Entries supplied:
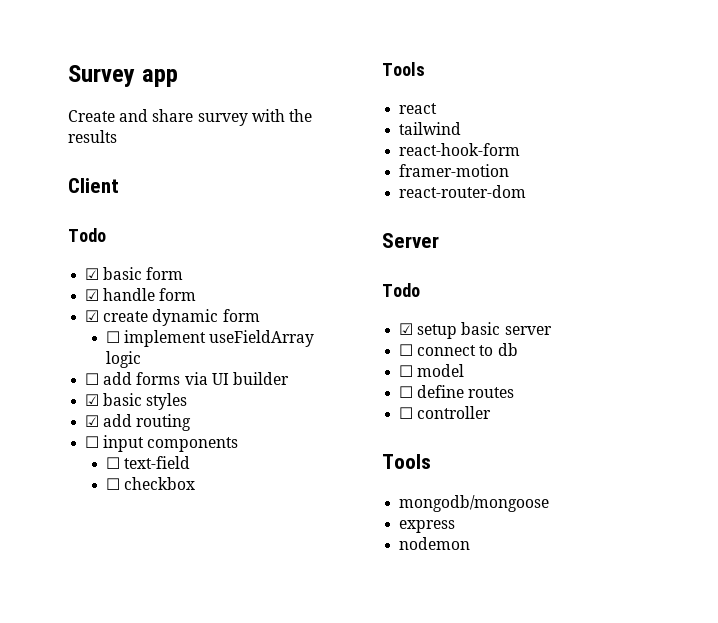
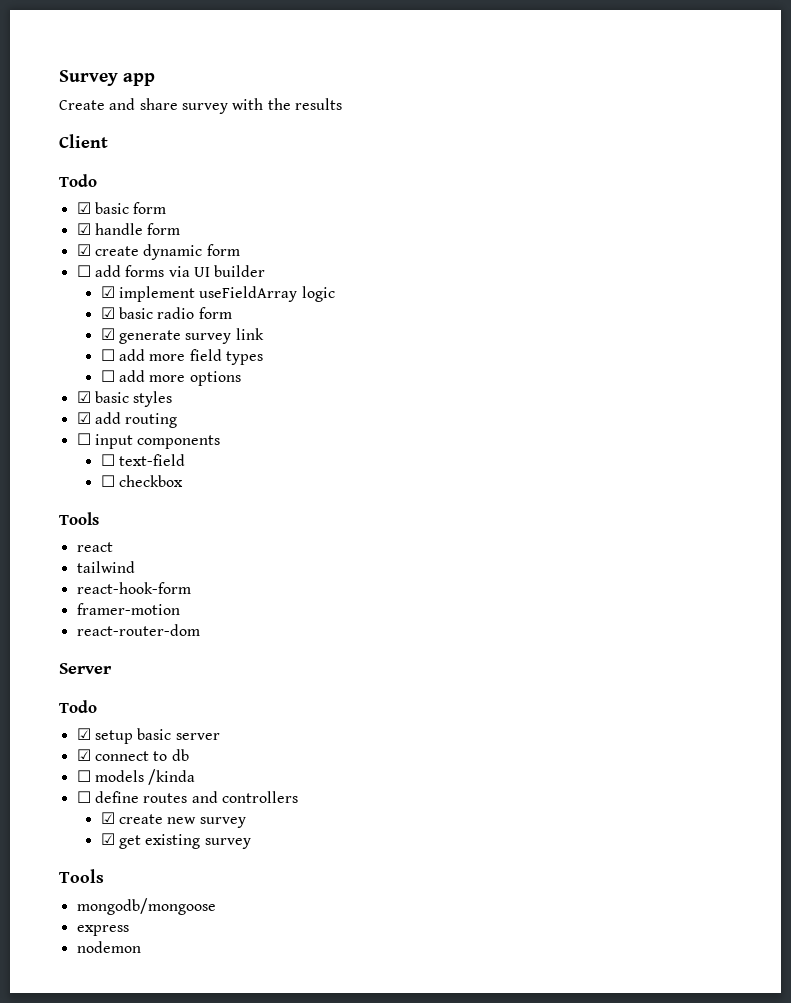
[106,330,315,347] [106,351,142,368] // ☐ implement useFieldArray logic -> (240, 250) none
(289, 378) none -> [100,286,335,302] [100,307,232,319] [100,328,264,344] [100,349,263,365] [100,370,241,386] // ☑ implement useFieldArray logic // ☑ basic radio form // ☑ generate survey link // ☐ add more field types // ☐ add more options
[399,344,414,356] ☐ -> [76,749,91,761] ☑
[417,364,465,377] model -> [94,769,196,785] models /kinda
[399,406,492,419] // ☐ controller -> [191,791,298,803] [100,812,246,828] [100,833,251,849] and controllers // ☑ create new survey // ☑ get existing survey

Problem statement: Transcribe the listing in full. Leave the pictures out.

Result of the exercise:
[106,330,315,347] [106,351,142,368] // ☐ implement useFieldArray logic -> (240, 250) none
(289, 378) none -> [100,286,335,302] [100,307,232,319] [100,328,264,344] [100,349,263,365] [100,370,241,386] // ☑ implement useFieldArray logic // ☑ basic radio form // ☑ generate survey link // ☐ add more field types // ☐ add more options
[399,344,414,356] ☐ -> [76,749,91,761] ☑
[417,364,465,377] model -> [94,769,196,785] models /kinda
[399,406,492,419] // ☐ controller -> [191,791,298,803] [100,812,246,828] [100,833,251,849] and controllers // ☑ create new survey // ☑ get existing survey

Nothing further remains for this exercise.